**Work item A:** From the passage on Uvarov, list the Soviet-era substitutes the writer gives for the parts of Uvarov's formula.
**Work item B:** According to the passage on Uvarov, what was the writer's job in Soviet Russia in the late 1970s?
**Work item C:** Extract the words of the passage on Uvarov between "But in fact" and "lost his job.", inclusive.
==== Extracted text ====
Until 1917 the French Revolution was the biggest shock to the Russian status quo since the westernising reforms of Peter the Great. Uvarov worked out a way of dealing with that fear. After 1917 Lenin, who ought to have been Uvarov's exact opposite, followed the same prescription in different words. He too never intended the Soviet Union to be "free" in a Western sense. Russia's path to 20th-century industrialisation and mass literacy had to be managed. Where autocracy was once the instrument, now it was the Communist Party was.

I often thought about Uvarov when I was a Reuters reporter in Soviet Russia in the late 1970s, when the people from the Foreign Ministry we got to talk to were neither fools nor ignorant of the Western freedoms and pleasures they were missing. They would have been unfamiliar with Uvarov's story, because the pretence then was that Soviet Russia had nothing in common with the tsarist past. Western historians tended to agree.

But in fact the two regimes were continuous in so many ways. Substitute for Uvarov's Orthodoxy, Marxist-Leninism; for autocracy, the Communist Party; and for official nationality, Soviet pride and you get a very workable summary of how that totalitarian society worked, and of what many of its loyal citizens actually felt allegiance to. The Russia I lived in back in 1978 even fulfilled Uvarov's highest ambition, to see his country held back 50 years, compared with the post-1789 West.

Whenever I think of the end of Uvarov's career, too, the Soviet Union comes to mind, although my Minister of Darkness was lucky to have been born a century earlier. In 1848, when once again revolutions broke out across Europe, and young nationalisms threatened old empires, Uvarov was simply not conservative enough, with his plea to keep the university in Kiev open, and the following year he lost his job.

He retired to his estate and died a natural death a few years later, much mourned in the bureaucratic circles he frequented and even visited by Balzac, although with a black mark beside his name in any history of Russian liberalism waiting to be written.

You can see how an Uvarovian formula still underpins Moscow conservatism today state authoritarianism, coupled with the authority of a church that is far from unpopular, and managed ways of individual self-expression. But it's also the reason why tens of millions of western-looking Ukrainians don't want to be Russian and who can blame them?
==== Given information ====
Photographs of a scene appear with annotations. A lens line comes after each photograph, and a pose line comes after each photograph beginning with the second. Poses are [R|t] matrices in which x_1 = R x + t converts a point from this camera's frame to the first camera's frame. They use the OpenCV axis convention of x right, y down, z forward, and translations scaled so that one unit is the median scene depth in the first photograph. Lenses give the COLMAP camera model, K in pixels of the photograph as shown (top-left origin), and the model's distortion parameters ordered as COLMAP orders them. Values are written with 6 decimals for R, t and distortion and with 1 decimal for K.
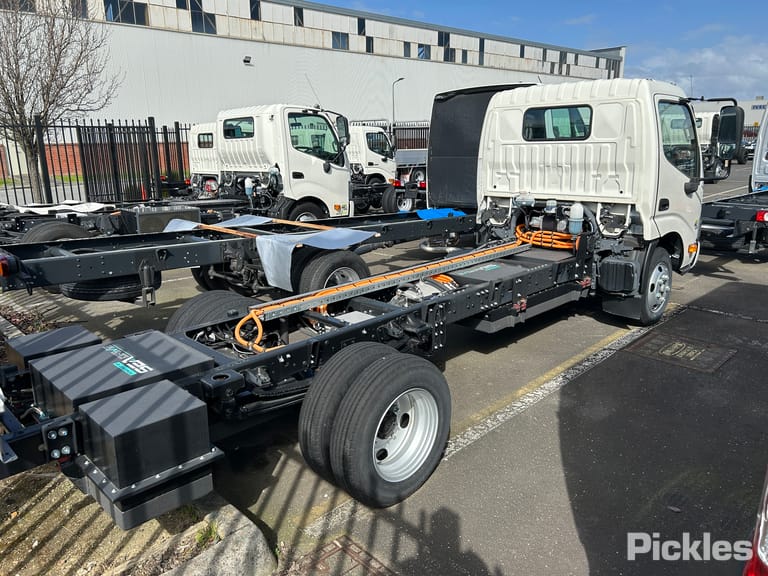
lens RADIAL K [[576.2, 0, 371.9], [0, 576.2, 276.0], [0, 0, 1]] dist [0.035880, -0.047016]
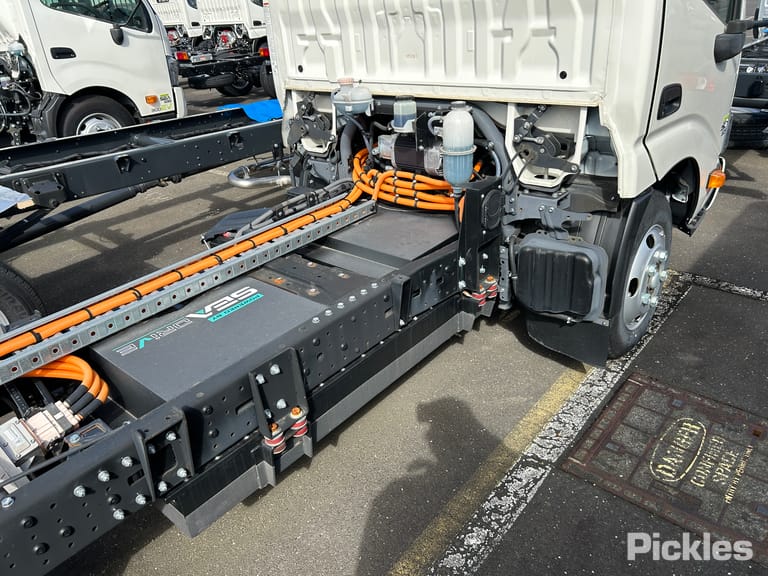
====
**Exercise answer A:** Marxist-Leninism (for Orthodoxy), the Communist Party (for autocracy), Soviet pride (for official nationality)

**Exercise answer B:** The writer was a Reuters reporter.

**Exercise answer C:**
But in fact the two regimes were continuous in so many ways. Substitute for Uvarov's Orthodoxy, Marxist-Leninism; for autocracy, the Communist Party; and for official nationality, Soviet pride and you get a very workable summary of how that totalitarian society worked, and of what many of its loyal citizens actually felt allegiance to. The Russia I lived in back in 1978 even fulfilled Uvarov's highest ambition, to see his country held back 50 years, compared with the post-1789 West.

Whenever I think of the end of Uvarov's career, too, the Soviet Union comes to mind, although my Minister of Darkness was lucky to have been born a century earlier. In 1848, when once again revolutions broke out across Europe, and young nationalisms threatened old empires, Uvarov was simply not conservative enough, with his plea to keep the university in Kiev open, and the following year he lost his job.